INPUT MATERIAL section start
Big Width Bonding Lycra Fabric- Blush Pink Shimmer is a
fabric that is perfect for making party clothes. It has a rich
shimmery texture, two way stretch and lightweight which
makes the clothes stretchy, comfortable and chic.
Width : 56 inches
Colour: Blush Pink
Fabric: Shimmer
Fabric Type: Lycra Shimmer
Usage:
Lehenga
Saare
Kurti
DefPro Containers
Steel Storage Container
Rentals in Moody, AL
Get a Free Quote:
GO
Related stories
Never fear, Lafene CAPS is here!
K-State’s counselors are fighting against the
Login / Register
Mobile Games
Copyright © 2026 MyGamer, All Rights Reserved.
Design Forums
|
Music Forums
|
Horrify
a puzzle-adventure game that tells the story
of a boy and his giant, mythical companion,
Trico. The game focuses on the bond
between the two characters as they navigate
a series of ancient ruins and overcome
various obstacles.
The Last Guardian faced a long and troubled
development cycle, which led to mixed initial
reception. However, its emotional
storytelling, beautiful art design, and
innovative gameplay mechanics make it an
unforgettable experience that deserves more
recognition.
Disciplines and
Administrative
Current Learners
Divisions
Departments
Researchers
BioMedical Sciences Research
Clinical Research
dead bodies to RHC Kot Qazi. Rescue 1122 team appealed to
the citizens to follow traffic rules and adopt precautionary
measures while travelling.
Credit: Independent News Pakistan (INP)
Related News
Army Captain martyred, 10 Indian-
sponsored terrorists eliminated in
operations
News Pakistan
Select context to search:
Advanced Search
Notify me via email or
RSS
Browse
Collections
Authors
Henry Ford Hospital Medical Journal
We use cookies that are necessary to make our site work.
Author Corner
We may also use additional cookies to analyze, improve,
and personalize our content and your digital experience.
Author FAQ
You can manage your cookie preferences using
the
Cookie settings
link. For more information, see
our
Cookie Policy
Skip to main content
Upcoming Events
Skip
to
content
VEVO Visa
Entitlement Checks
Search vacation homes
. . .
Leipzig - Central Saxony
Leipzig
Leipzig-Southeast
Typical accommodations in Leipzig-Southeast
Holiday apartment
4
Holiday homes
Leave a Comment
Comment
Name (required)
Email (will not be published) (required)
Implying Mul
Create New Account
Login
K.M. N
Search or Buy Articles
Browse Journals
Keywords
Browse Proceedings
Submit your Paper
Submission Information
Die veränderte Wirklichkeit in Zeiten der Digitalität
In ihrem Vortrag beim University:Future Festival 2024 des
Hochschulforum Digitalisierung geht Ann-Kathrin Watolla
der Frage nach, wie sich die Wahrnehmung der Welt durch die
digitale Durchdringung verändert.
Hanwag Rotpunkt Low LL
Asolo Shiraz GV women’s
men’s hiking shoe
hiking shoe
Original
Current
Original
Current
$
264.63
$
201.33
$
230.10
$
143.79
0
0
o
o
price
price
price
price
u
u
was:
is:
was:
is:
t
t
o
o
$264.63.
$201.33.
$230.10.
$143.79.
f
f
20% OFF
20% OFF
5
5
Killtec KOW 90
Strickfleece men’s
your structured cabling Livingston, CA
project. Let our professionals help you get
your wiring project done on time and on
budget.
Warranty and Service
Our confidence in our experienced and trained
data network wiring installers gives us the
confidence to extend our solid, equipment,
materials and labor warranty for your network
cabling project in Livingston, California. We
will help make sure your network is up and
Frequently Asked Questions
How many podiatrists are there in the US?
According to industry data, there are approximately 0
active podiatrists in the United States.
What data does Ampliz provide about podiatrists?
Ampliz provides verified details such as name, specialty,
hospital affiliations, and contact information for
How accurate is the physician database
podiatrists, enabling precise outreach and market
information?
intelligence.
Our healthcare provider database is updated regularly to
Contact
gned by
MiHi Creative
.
INPUT MATERIAL section end
[TASK TO COMPLETE]:
Lines in the data that hold "there" must be located and copied.

[SOLUTION FOR THIS TASK]:
How many podiatrists are there in the US?
According to industry data, there are approximately 0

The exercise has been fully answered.